Luckily for the shareholders of the ETF that tracks our Index in Australia, the VanEck China New Economy ETF (ASX: CNEW), the CNE selects only among onshore listings, or A shares. In a somewhat perverse twist, we think owners of A shares might benefit from flows out of offshore names and into domestic issues, as institutions globally reassess their China exposure. Put differently, we don’t believe the most recent pullback will make investors questions their willingness to own Chinese equities given the size of the market, the economy’s growth rate, and the tremendous upside potential. Instead, we think some investors might choose to de-risk their China exposure by going full A share, either through foreign quotas granted by the government or through the Stock Connect program in Hong Kong.

Recent Performance

While recent drawdowns haven’t been pleasant to any owners of Chinese shares, some have fared better than others. We won’t delve into the myriad exposures tracking Chinese stocks but instead look at how some key benchmarks have done based on their size exposure and their onshore vs. offshore exposure.
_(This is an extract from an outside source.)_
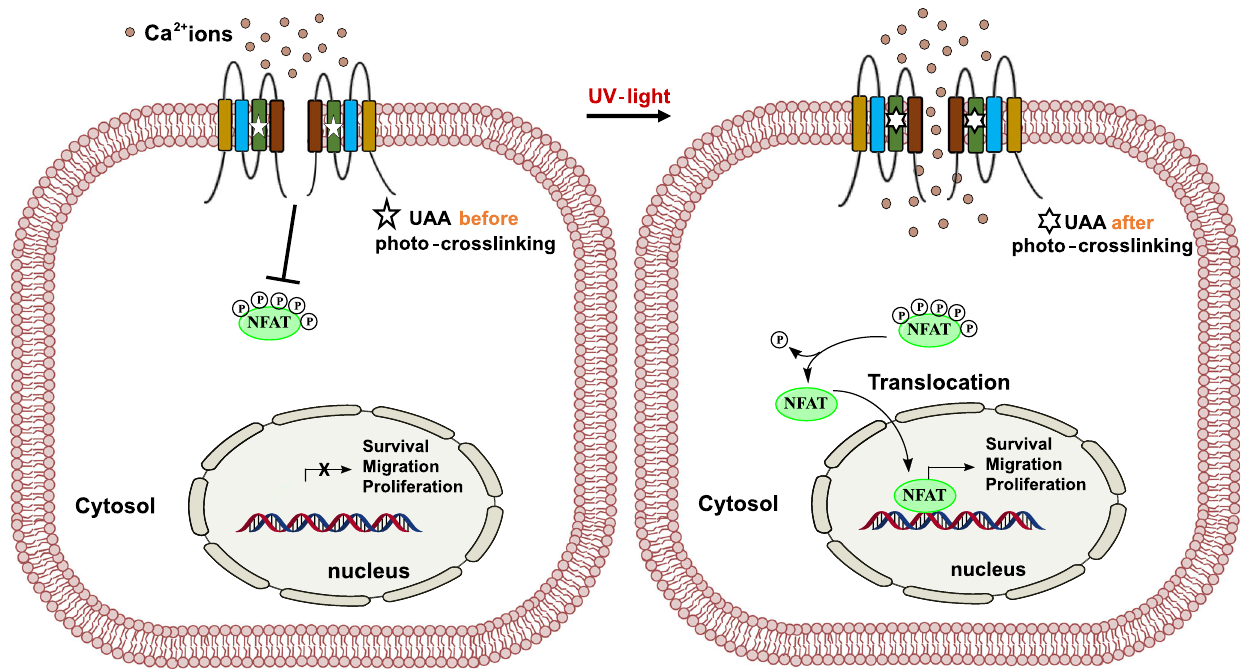
Fig.10|Photocrosslinking-inducedOrai1activationleadstoCRACchannel-like Ca 2+ in fl ux suitable to trigger nuclear factor of activated T-cells (NFAT) translocation. (left)ClosedOrai1channel(representedbytwosubunitscontaining four transmembrane (TM) domains) which has a photocrosslinking UAA (star) in one of the TM domains incorporated. (right) Upon application of UV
We looked at the year-to-date performance of a series of indexes (based on AUD price returns through July 27th) to see how CNE has done relative to some of its peers. The results appear in Figure 2.

Figure 2. YTD Returns for Select China Indexes (through July 27, 2021)

A-Share Benchmarks YTD Returns
CSI 300 Index (Large Cap benchmark) -4.5%
CSI 500 Index (Small Cap benchmark) +10.6%
CSI All Share Index (broad market benchmark) +2.8%
 
Offshore (or offshore-heavy) Benchmarks  
MSCI China Index (67% HK, 18% U.S.) -14.3%
Nasdaq Golden Dragon Index (100% U.S.) -28.1%
CSI Overseas China Internet Index (100% offshore) -36.4%
 
CSI MarketGrader China New Economy Index +3.1%
Source: Bloomberg

Large caps have clearly felt the effect of the drawdown much more than small caps for two simple reasons. First, as stock exposures are unwound, the largest companies in the benchmark must, by definition, be sold in proportion to their weight in the index. Second, there’s a perception among Chinese investors that smaller companies might be better insulated from additional regulatory risk simply by virtue of their size. Smaller companies simply pose less of a systemic risk than larger ones.

For investors owning the mostly offshore benchmarks, the magnitude of their drawdowns can obviously be attributed to the fact that most of the companies that have been subjected to new regulatory scrutiny are listed overseas.

Constituents

 A question we often hear from investors is: which is the next industry to get in the regulators’ sights? While this is impossible to answer, we have a hard time seeing significantly disruptive regulations to a broad swath of companies in CNE. For starters, most of the companies that have been disrupted recently have had one thing in common (with a couple of exceptions among some of the education stocks): size. When we look at the 20 largest companies in CNE, we don’t see any that we think might be deemed “systemically risky” by the government. In fact, the four largest companies are in the Consumer Staples Sector. CNE is not a small cap index, but it does behave more like a small/mid index for two key reasons: First, it is an equally weighted index, so at each rebalance each index constituent is re-weighted to 0.83% of the entire index regardless of its size. Second, the largest companies in China are the large technology platforms such as Alibaba, Tencent, and Meituan, the large state-owned banks, the large insurance companies, the large state-owned energy companies and utilities, and some of the liquor companies. CNE doesn’t own any of the large tech platforms, because they are all listed offshore; and it doesn’t own any of the banks, insurers, or “old economy” sector stocks by design. So, among the largest companies in China, CNE only owns the liquor companies. Given its makeup, we don’t see broad regulatory risk across the portfolio; having said that, this is a China exposure and government risk should always be considered as a potential factor affecting future investment returns.